## WORK TO COMPLETE
Write out the text of every item word for word, leaving out the pictures.

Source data
--------

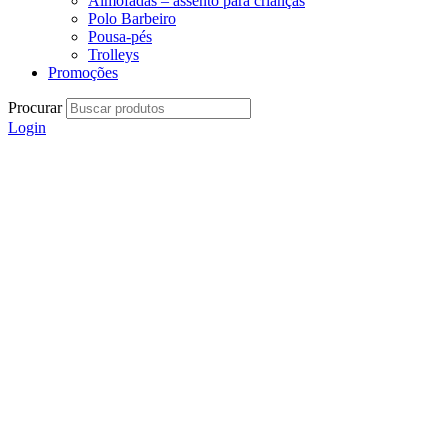
Almofadas – assento para crianças
Polo Barbeiro
Pousa-pés
Trolleys
Promoções
Procurar
Login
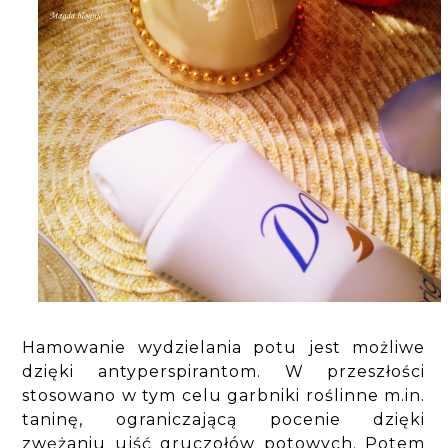
Hamowanie wydzielania potu jest możliwe
dzięki antyperspirantom. W przeszłości
stosowano w tym celu garbniki roślinne m.in.
taninę, ograniczającą pocenie dzięki
zwężaniu ujść gruczołów potowych. Potem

--------

## RESULT FOR THIS TASK
Almofadas – assento para crianças
Polo Barbeiro
Pousa-pés
Trolleys
Promoções
Procurar
Login
Hamowanie wydzielania potu jest możliwe
dzięki antyperspirantom. W przeszłości
stosowano w tym celu garbniki roślinne m.in.
taninę, ograniczającą pocenie dzięki
zwężaniu ujść gruczołów potowych. Potem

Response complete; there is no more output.